AI‑generated CVEs and security audits

  • Multiple comments note a “tsunami” of AI‑assisted bug reports; maintainers expect repeated patch cycles as tools keep finding new issues.
  • Some projects reportedly see many AI‑found bugs; others (e.g., certain DNS and mail servers) claim none or very few, attributing that to stricter design and smaller, more carefully written codebases.
  • Debate on whether less‑popular software has fewer bugs or just less scrutiny; AI is seen as lowering the cost of auditing even obscure projects.

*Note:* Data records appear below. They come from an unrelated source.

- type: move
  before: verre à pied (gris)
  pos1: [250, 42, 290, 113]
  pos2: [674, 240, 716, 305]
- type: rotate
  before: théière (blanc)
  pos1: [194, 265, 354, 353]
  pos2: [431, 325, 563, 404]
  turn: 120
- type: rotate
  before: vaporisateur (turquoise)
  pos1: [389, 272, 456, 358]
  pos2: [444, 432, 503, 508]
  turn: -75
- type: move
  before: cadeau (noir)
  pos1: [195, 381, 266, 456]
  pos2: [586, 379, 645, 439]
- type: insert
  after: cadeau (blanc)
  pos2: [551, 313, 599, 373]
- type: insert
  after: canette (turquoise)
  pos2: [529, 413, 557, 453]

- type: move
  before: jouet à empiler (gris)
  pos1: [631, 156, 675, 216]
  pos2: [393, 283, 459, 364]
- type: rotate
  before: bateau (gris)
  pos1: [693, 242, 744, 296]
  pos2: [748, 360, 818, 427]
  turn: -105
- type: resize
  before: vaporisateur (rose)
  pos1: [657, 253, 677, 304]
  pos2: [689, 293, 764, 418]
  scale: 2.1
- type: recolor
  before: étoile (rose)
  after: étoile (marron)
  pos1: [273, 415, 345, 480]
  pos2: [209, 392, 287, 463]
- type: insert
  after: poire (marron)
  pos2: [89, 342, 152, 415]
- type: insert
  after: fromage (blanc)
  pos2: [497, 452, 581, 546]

C vs memory‑safe languages and rewrites

  • Several argue this is a tipping point to replace C infrastructure with Rust/Go for DNS/DHCP, given the dominance of memory‑safety bugs.
  • Others counter that rewrites are risky and can introduce many new logic and OS‑level bugs, citing a Rust coreutils replacement with dozens of CVEs.
  • Some propose using AI more for auditing and for assisting partial rewrites, rather than full greenfield replacements.

Design and alternatives

  • Some dislike dnsmasq’s “does everything” design, preferring separate DNS/DHCP/TFTP daemons; others value its integration for small routers.
  • Alternatives like MaraDNS are discussed, with claims of strong security records and heavy auditing, but criticism over self‑promotion and smaller adoption.